There wasn't a Jamaican restaurant anywhere in the Upstate, she told Lawson.
 

On Fourth of July weekend in 2004, just two weeks after his first visit to Greenville, Lawson and his wife, Panchita, opened Island Blend Jerk & BBQ restaurant on Main Street.

"I've been cooking all my life," Lawson said. "I love it."

The atmosphere in the restaurant is distinctly tropical, with a palm tree-framed ocean mural on one wall and a moving picture of a tropical island behind the front counter. Jamaican music plays softly in the background, and the smoky, spicy smells of jerk chicken and pork greet customers as they walk through the front door.

"I try to keep it as authentic as possible," Lawson said.

Lawson does most of the cooking but has taught his daughter to cook as well.

"She claims now that she is better than me, which is not true," Lawson said with a smile.

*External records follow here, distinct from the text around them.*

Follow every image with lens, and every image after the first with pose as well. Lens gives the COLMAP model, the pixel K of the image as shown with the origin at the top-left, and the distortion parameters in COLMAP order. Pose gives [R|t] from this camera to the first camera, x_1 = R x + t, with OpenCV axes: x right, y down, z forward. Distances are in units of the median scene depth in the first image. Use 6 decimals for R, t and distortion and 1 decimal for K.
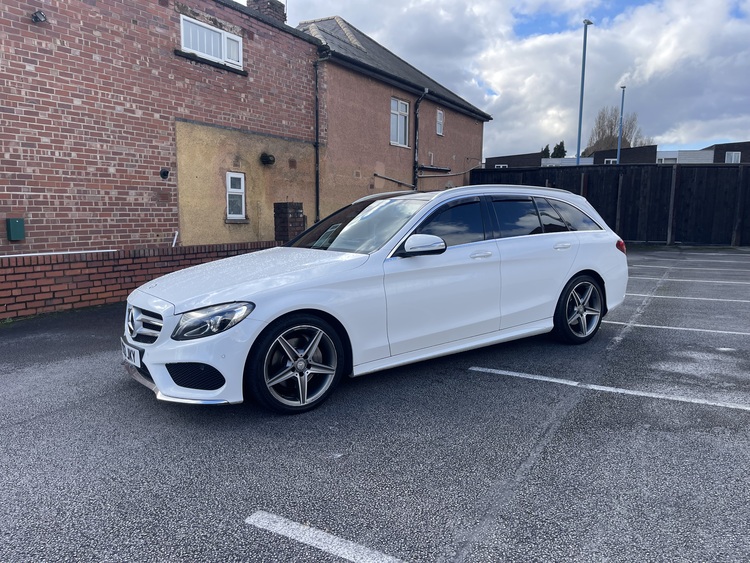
lens RADIAL K [[565.3, 0, 375.4], [0, 565.3, 285.0], [0, 0, 1]] dist [0.065834, -0.081490]
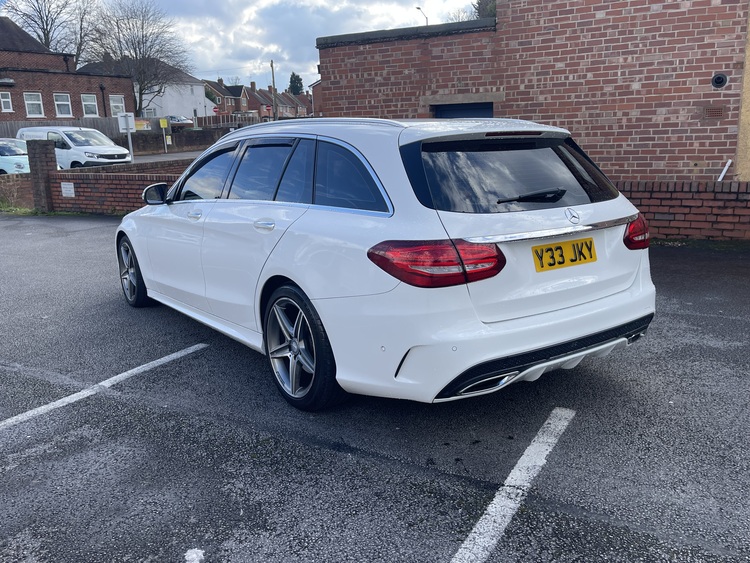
lens RADIAL K [[634.2, 0, 371.1], [0, 634.2, 283.4], [0, 0, 1]] dist [0.071883, -0.081755]
pose [[0.009197, 0.229412, -0.973286, 0.503027], [-0.096506, 0.968987, 0.227487, -0.087677], [0.995290, 0.091836, 0.031052, 0.554921]]
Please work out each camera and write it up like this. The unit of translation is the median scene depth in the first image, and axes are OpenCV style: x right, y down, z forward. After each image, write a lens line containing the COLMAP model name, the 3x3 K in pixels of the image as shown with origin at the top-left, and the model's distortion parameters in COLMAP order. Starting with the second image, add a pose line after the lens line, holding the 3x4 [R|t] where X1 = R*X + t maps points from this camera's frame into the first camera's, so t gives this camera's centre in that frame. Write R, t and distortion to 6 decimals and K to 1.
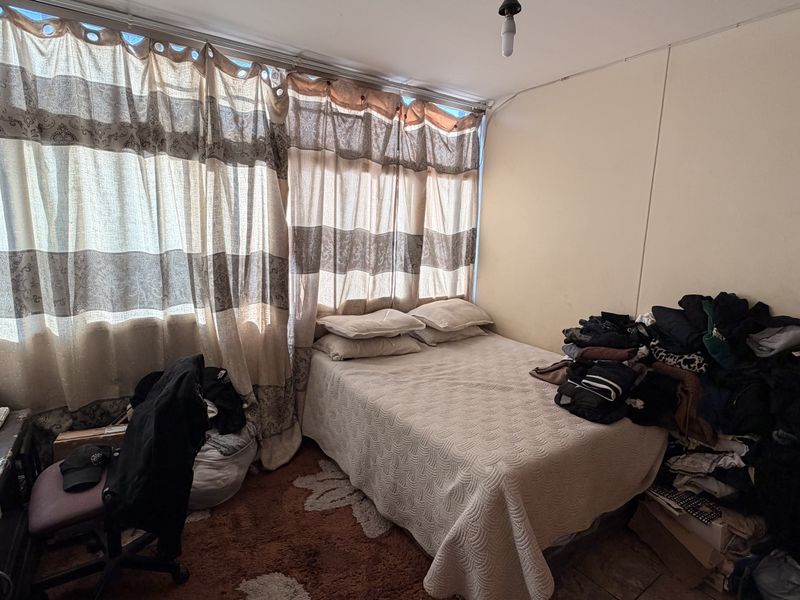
lens RADIAL K [[425.7, 0, 400.0], [0, 425.7, 300.0], [0, 0, 1]] dist [0.001269, 0.000265]
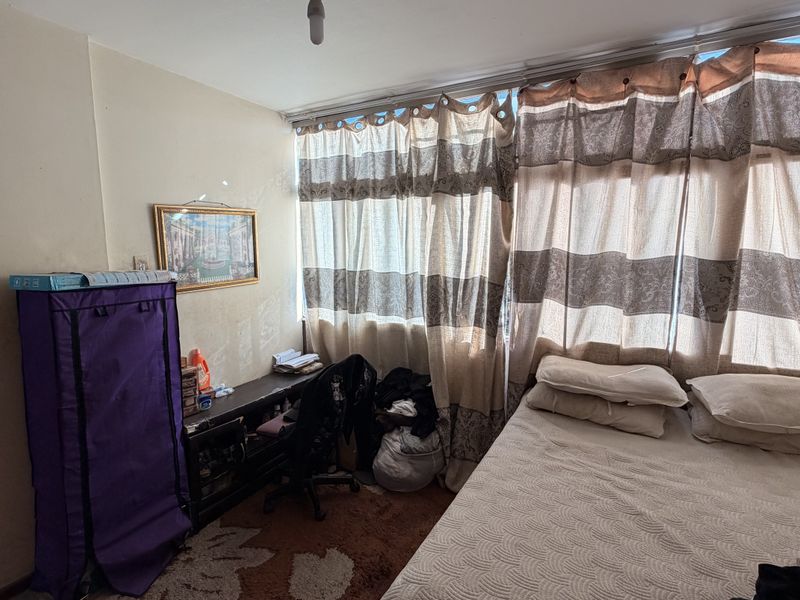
lens RADIAL K [[425.7, 0, 400.0], [0, 425.7, 300.0], [0, 0, 1]] dist [0.001269, 0.000265]
pose [[0.447853, 0.089955, -0.889570, 0.484475], [-0.136594, 0.990131, 0.031356, -0.061931], [0.883612, 0.107467, 0.455721, 0.369293]]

Lawson does about 80 percent of his restaurant shopping at Jamaican markets in Atlanta and brings back Jamaican sodas, juices, hot sauces and seasonings to cook with and to sell in his restaurant. Soft drinks such as ginger beer and kola champagne, along with ginseng power drinks, coconut water, guava nectar and sorrel, are available in a cooler, but Lawson makes his own fresh juices as well.

One of his specialty drinks, Irish Moss ($4 a pint), is made with seaweed and is quite good for you, he said.

Bottles of Jamaican crushed peppers and scotch bonnet pepper sauce (only for the brave) are available on every table.

The restaurant's jerk chicken and jerk pork ($7 a plate) are the most popular items on the menu, but the curried goat ($9 a plate) sells quickly as well, Lawson said.

Jamaicans love their goat and eat a lot of it, Lawson said.

Other popular dishes include seafood specialties such as the Salmon Caribbean Blend ($10) and the Black Grouper Fillet ($12).